* **Exercise details**
Every line below needs to be transcribed without alteration, and no image may be carried over.

* **Records shown**
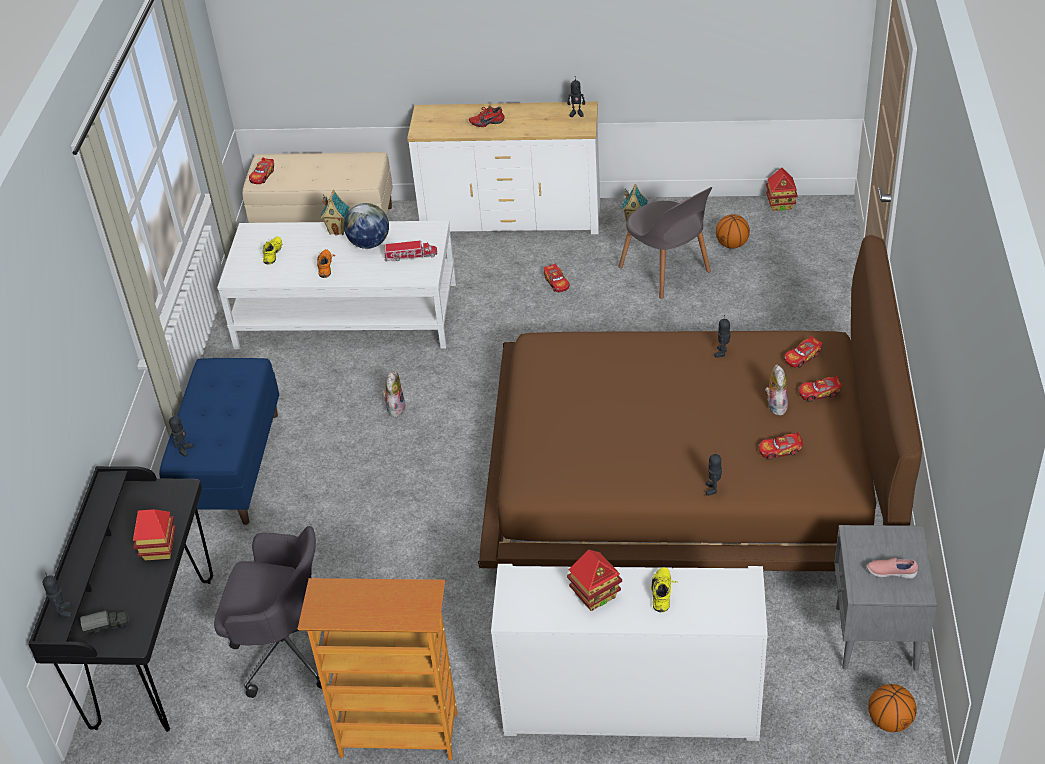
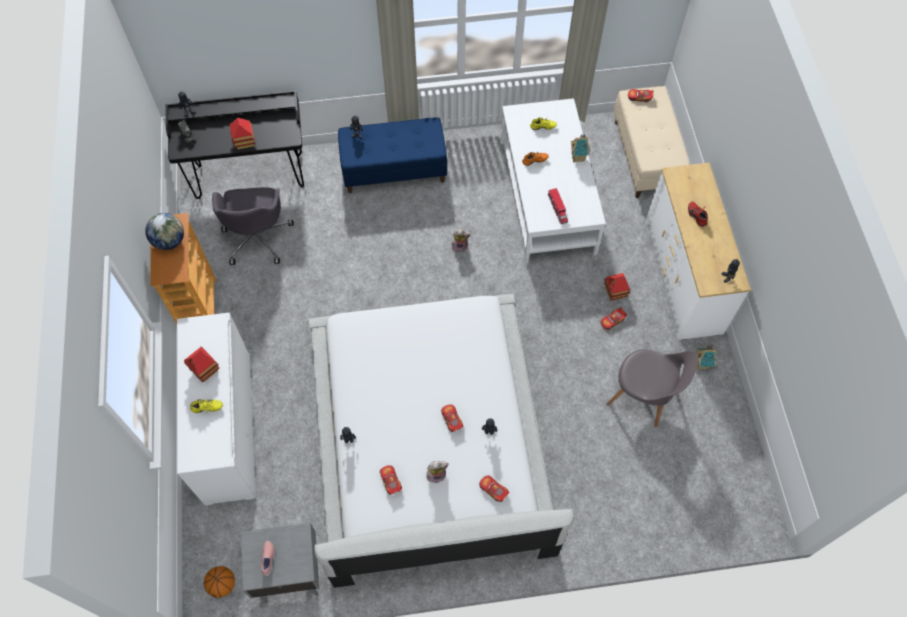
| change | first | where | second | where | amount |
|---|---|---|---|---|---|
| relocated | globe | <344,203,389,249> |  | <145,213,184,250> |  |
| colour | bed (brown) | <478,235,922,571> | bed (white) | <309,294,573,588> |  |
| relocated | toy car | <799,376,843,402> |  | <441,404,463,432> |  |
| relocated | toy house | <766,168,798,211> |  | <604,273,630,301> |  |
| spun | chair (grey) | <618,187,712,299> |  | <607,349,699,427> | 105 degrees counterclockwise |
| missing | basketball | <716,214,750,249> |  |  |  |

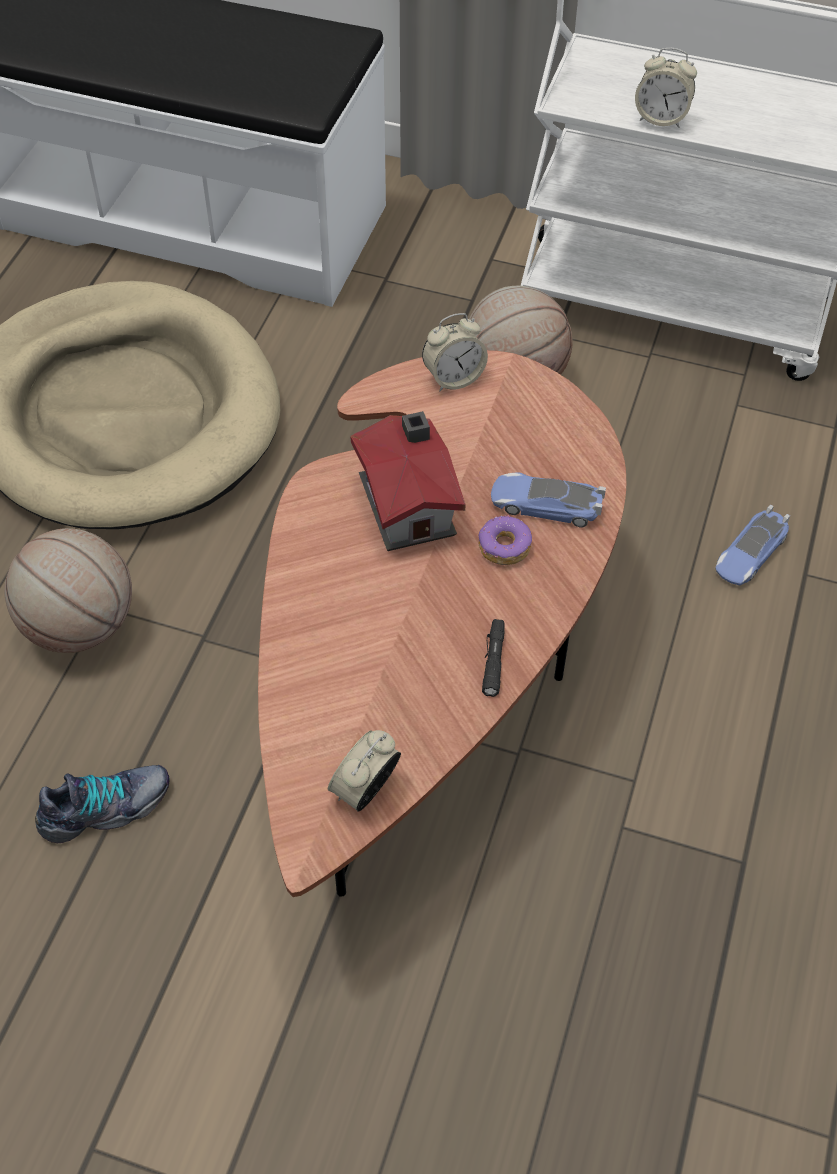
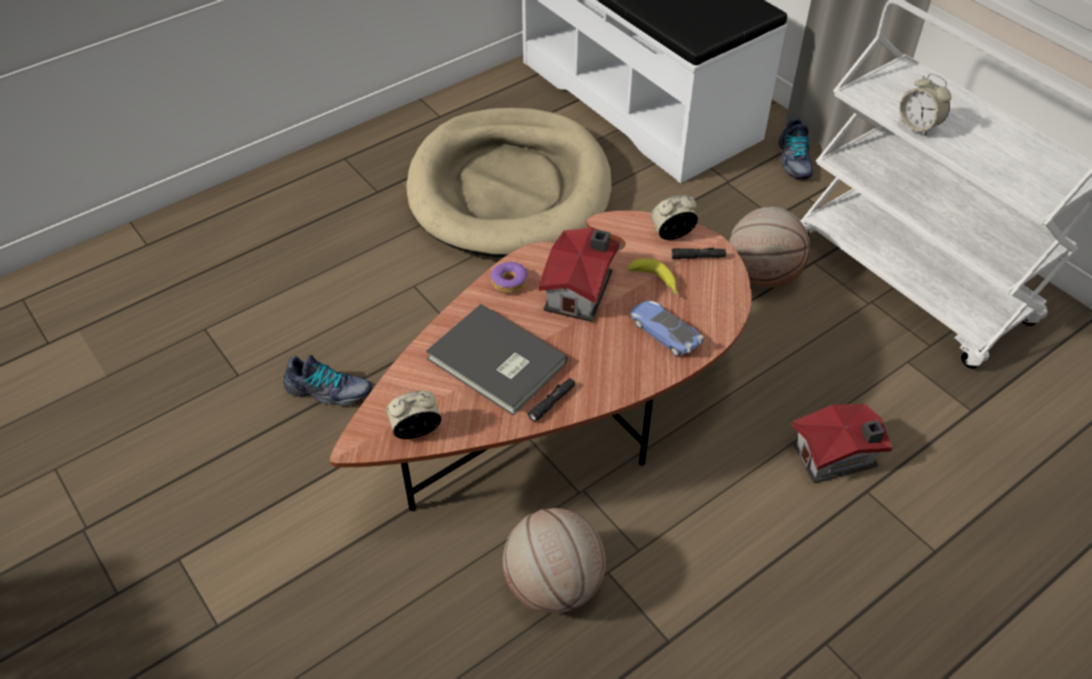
| change | first | where | second | where | amount |
|---|---|---|---|---|---|
| appeared |  |  | book (grey) | <426,304,568,415> |  |
| relocated | donut | <478,515,532,565> |  | <490,261,528,294> |  |
| relocated | basketball | <4,528,132,653> |  | <503,508,606,613> |  |
| appeared |  |  | banana | <628,258,678,295> |  |
| spun | alarm clock | <422,313,488,391> |  | <651,195,698,240> | 150 degrees clockwise |
| appeared |  |  | flashlight (black) | <671,248,726,259> |  |
| appeared |  |  | shoe | <778,118,814,180> |  |
| exchanged | toy car | <715,505,790,585> | toy house | <792,404,893,483> |  |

* **Result**
| change | first | where | second | where | amount |
|---|---|---|---|---|---|
| relocated | globe | <344,203,389,249> |  | <145,213,184,250> |  |
| colour | bed (brown) | <478,235,922,571> | bed (white) | <309,294,573,588> |  |
| relocated | toy car | <799,376,843,402> |  | <441,404,463,432> |  |
| relocated | toy house | <766,168,798,211> |  | <604,273,630,301> |  |
| spun | chair (grey) | <618,187,712,299> |  | <607,349,699,427> | 105 degrees counterclockwise |
| missing | basketball | <716,214,750,249> |  |  |  |

| change | first | where | second | where | amount |
|---|---|---|---|---|---|
| appeared |  |  | book (grey) | <426,304,568,415> |  |
| relocated | donut | <478,515,532,565> |  | <490,261,528,294> |  |
| relocated | basketball | <4,528,132,653> |  | <503,508,606,613> |  |
| appeared |  |  | banana | <628,258,678,295> |  |
| spun | alarm clock | <422,313,488,391> |  | <651,195,698,240> | 150 degrees clockwise |
| appeared |  |  | flashlight (black) | <671,248,726,259> |  |
| appeared |  |  | shoe | <778,118,814,180> |  |
| exchanged | toy car | <715,505,790,585> | toy house | <792,404,893,483> |  |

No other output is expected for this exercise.